No segundo episódio dos Palavrões da Ciência, conversámos com a Francisca Coutinho, uma investigadora do Instituto Ricardo Jorge (Porto) que trabalha na investigação das doenças do lipossoma, que afligem algumas crianças. Em cada episódio, passo uns pouquíssimos minutos a falar da origem de uma palavra comum. Desta vez, como estas são doenças que atacam as crianças, escolhi a palavra «filho». Foi só o ponto de partida de uma conversa inesquecível... Oiça em: Spotify | Apple Podcasts.
Já contei a história por aqui. Cá está de novo...
A origem de filho
Grande parte das línguas da Europa descende de uma língua antiga com o lindo nome de proto-indo-europeu. O nome que os seus falantes lhe davam seria outro, bem mais simples — espero.
Sem certezas, podemos apontar para o território da actual Ucrânia como o mais provável cenário das conversas nessa língua, que veio a dar origem a línguas tão díspares como o português, o inglês, o irlandês, o russo, o grego, o persa, o sânscrito, entre tantas outras.

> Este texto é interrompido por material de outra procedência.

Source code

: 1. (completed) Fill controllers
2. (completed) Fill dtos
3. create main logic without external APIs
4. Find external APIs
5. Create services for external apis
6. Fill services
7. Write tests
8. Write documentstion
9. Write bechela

Os linguistas reconstruíram a forma da palavra para «filho» nessa língua: «*suHnús» — o asterisco indica que estamos perante uma palavra reconstruída, sem registo escrito.

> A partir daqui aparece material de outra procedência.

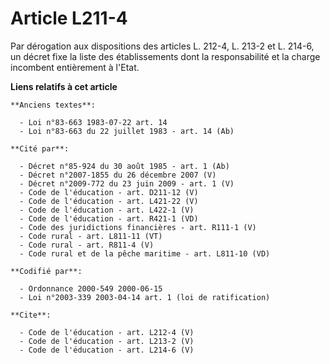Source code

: # Article L211-4

Par dérogation aux dispositions des articles L. 212-4, L. 213-2 et L. 214-6, un décret fixe la liste des établissements dont
la responsabilité et la charge incombent entièrement à l'Etat.

**Liens relatifs à cet article**

	**Anciens textes**:

	  - Loi n°83-663 1983-07-22 art. 14
	  - Loi n°83-663 du 22 juillet 1983 - art. 14 (Ab)

	**Cité par**:

	  - Décret n°85-924 du 30 août 1985 - art. 1 (Ab)
	  - Décret n°2007-1855 du 26 décembre 2007 (V)
	  - Décret n°2009-772 du 23 juin 2009 - art. 1 (V)
	  - Code de l'éducation - art. D211-12 (V)
	  - Code de l'éducation - art. L421-22 (V)
	  - Code de l'éducation - art. L422-1 (V)
	  - Code de l'éducation - art. R421-1 (VD)
	  - Code des juridictions financières - art. R111-1 (V)
	  - Code rural - art. L811-11 (VT)
	  - Code rural - art. R811-4 (V)
	  - Code rural et de la pêche maritime - art. L811-10 (VD)

	**Codifié par**:

	  - Ordonnance 2000-549 2000-06-15
	  - Loi n°2003-339 2003-04-14 art. 1 (loi de ratification)

	**Cite**:

	  - Code de l'éducation - art. L212-4 (V)
	  - Code de l'éducation - art. L213-2 (V)
	  - Code de l'éducation - art. L214-6 (V)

Seria esta a palavra que os filhos ouviriam da boca dos pais, ali pelas costas do Mar Negro, há uns bons 5000 anos: «Ó suHnús, anda para casa, que já é nókʷts!».
De há 5000 anos para cá, muita coisa aconteceu. O proto-indo-europeu dividiu-se em várias línguas, que por sua vez se dividiram noutras línguas, sempre com mudanças — algumas graduais, outras bem mais radicais.

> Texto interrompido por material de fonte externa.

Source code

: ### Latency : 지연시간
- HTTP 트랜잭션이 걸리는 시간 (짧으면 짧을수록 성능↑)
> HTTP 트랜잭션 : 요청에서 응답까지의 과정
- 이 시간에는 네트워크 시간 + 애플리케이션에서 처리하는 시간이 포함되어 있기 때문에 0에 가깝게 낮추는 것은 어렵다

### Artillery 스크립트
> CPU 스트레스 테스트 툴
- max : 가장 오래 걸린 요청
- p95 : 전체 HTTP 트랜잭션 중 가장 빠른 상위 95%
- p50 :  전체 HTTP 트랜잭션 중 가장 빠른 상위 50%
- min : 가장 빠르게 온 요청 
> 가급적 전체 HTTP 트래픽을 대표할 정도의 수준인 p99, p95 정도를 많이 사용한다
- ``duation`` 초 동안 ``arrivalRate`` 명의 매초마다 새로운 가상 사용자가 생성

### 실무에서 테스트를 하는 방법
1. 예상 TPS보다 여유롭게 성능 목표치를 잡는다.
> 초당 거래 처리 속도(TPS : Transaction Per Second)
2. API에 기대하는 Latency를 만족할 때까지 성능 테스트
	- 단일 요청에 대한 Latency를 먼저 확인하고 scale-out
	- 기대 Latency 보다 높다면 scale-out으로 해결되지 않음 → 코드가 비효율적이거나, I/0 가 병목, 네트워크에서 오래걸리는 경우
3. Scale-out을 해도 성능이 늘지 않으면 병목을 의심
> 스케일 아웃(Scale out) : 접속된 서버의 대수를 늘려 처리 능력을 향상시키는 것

No caso da palavra para «filho», há línguas que receberam, depois de muitas pequenas mudanças, a palavra proto-indo-europeia. É o caso do «son» inglês e do «сын» («syn») russo, só para dar dois exemplos.
Mas, no caso das línguas latinas, houve um pequeno acidente de percurso. A certa altura, os falantes deixaram de lado a velha palavra e começaram a usar outra...
Façamos a viagem em direcção ao passado. Do nosso «filho», chegamos (com um salto apressado) ao «filius» latino. A palavra latina descende da palavra «*feiljos» do proto-itálico, uma língua anterior ao latim. Por fim, essa palavra veio do tal proto-indo-europeu, onde tinha a forma «*dʰeh₁ylios».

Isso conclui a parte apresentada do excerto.